Tom70 is a component of the mitochondrial import machinery. In particular, it is a mitochondrial outer membrane protein which is known as a docking site for cytosolic chaperone proteins and co-chaperones. This protein is thereby involved in the uptake of newly synthesized chaperone-bound proteins in mitochondrial biogenesis. In recent years, some studies showed that Tom70 has additional functions, some of them being entirely independent of the biogenesis of mitochondrial proteins. Therefore, this protein was also proposed to be a mediator of membrane contact sites and of innate immunity against viral infections. All these aspects are discussed in an interesting review by Kreimendahl and Rassow [15], which introduces new scenarios to all medical investigations on mechanisms that affect the functions of Tom70 in oncology, neurology, cardiology and immunology.

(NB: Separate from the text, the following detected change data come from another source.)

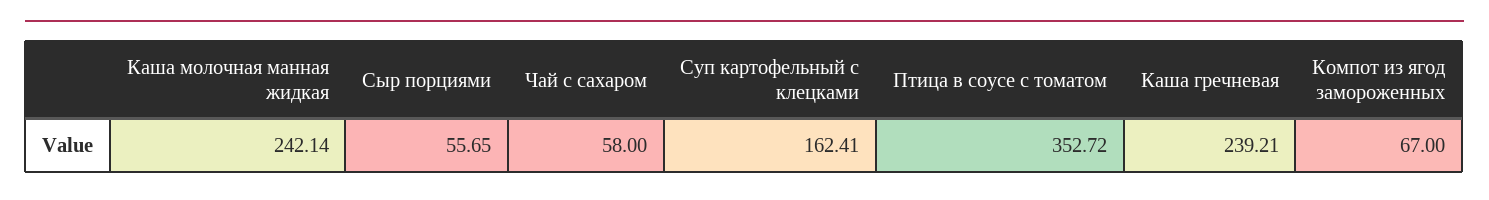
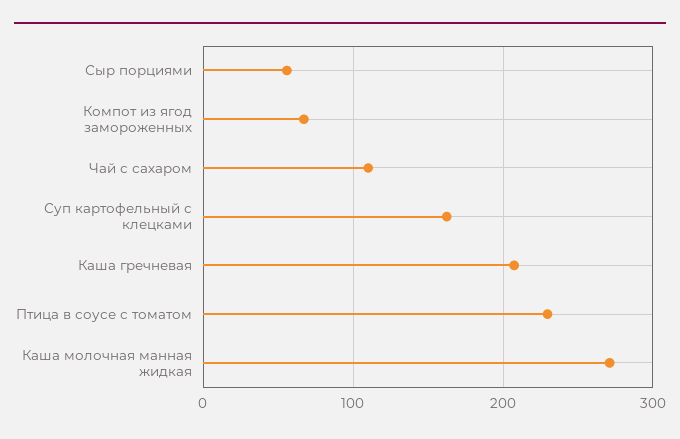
  {
-   "Каша молочная манная жидкая": 242.14,
+   "Каша молочная манная жидкая": 270,
    "Сыр порциями": 55.65,
-   "Чай с сахаром": 58,
+   "Чай с сахаром": 110,
    "Суп картофельный с клецками": 162.41,
-   "Птица в соусе с томатом": 352.72,
+   "Птица в соусе с томатом": 230,
-   "Каша гречневая": 239.21,
+   "Каша гречневая": 210,
    "Компот из ягод замороженных": 67
  }

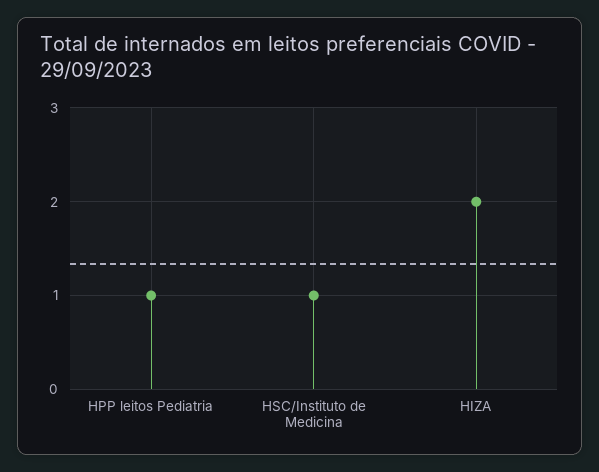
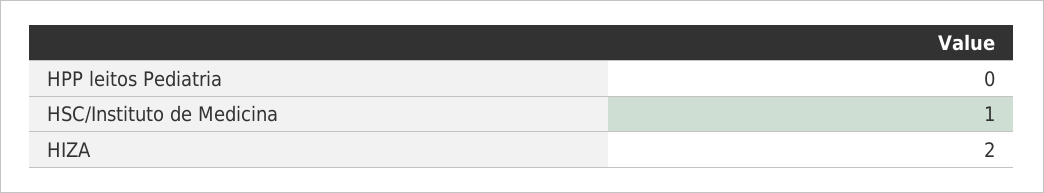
  {
-   "HPP leitos Pediatria": 1,
+   "HPP leitos Pediatria": 0,
    "HSC/Instituto de Medicina": 1,
    "HIZA": 2
  }

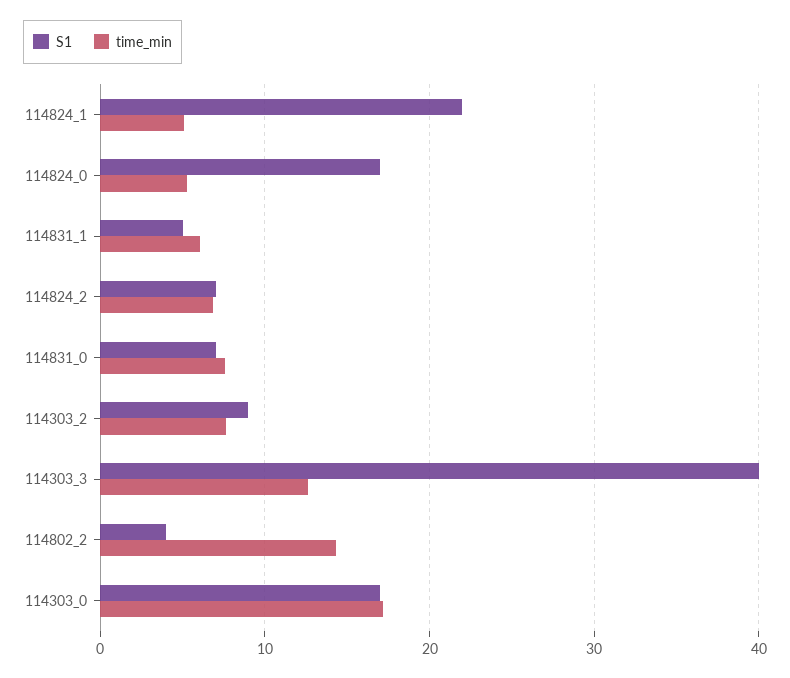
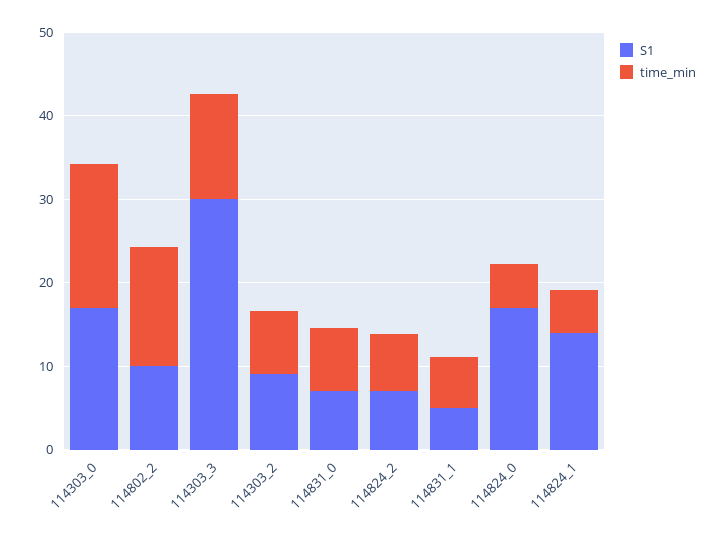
  {
    "S1": {
-     "114824_1": 22,
+     "114824_1": 14,
      "114824_0": 17,
      "114831_1": 5,
      "114824_2": 7,
      "114831_0": 7,
      "114303_2": 9,
-     "114303_3": 40,
+     "114303_3": 30,
-     "114802_2": 4,
+     "114802_2": 10,
      "114303_0": 17
    },
    "time_min": {
      "114824_1": 5,
      "114824_0": 5,
      "114831_1": 6,
      "114824_2": 7,
      "114831_0": 8,
      "114303_2": 8,
      "114303_3": 13,
      "114802_2": 14,
      "114303_0": 17
    }
  }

The understanding of the complexity and the versatility of mitochondrial activities could help also to target the mitochondrial metabolic network as a promising strategy in the treatment of human diseases, such as cancer. In this context, Frattaruolo et al. [16] examined the main mitochondrial metabolic pathways that are altered in cancer, which play key roles in the different stages of tumor progression. Furthermore, they discussed the function of important molecules inhibiting the main mitochondrial metabolic processes, which have been proven to be promising anticancer candidates in recent years.

Not only cancer progression but also mitochondrial stress is a factor that reprograms the mitochondrial biogenesis and metabolism. This topic was examined in the review by He et al. [17]. They analyzed the role of the small ubiquitin-like modifier (SUMO) and its specific proteases as novel mitochondrial stress sensors that respond to the signals produced by various stresses.

Adenosine monophosphate-activated protein kinase (AMPK) is another central mediator of the cellular response to energetic stress and of the mitochondrial homeostasis. Wu and Zou discussed in their review how dysfunctional AMPK contributes to the initiation and progression of cardiovascular diseases via the impact on mitochondrial function [18].

Finally, new perspectives on the understanding of the mitochondrial protein network and its involvement in human mitochondrial diseases could arise from the use of different model organisms. For example, Kleczewska and coworkers [19] reported the biochemical convergence of the mitochondrial Hsp70 system specialized in iron-sulfur (FeS) cluster biogenesis. They clarified the evolutionary relationships between bacterial and mitochondrial Hsp70s specialized in the FeS biogenesis. However, while bacterial proteins are suitable for biochemical studies, the yeast system is an ideal model for in vivo research. Therefore, the similarity between these two systems should help researchers to use them more effectively to gain a better overall understanding of the important process of FeS cluster biogenesis and its linked diseases.

Moreover, Curcio et al. [20] summarized the main features and biological activities of the mitochondrial carriers in D. melanogaster, highlighting their similarities and differences with their human counterparts. These proteins are inner mitochondrial membrane proteins which transport different metabolites involved in several biochemical pathways, such as energetic metabolism, hormonal metabolic homeostasis, cell survival, proliferation, and protection from oxidative stress. The characterization of mitochondrial carriers in D. melanogaster may result in a better understanding of their physiological roles, also in light of some important insect pathways found to be modulated by these transporters, including fruit fly phenotype, development, fertility, chromosomal integrity, lifespan extension, and survival.

I hope that this Special Issue will provide new research insights and directions in the field of mitochondrial protein networks and their involvement in human health and disease.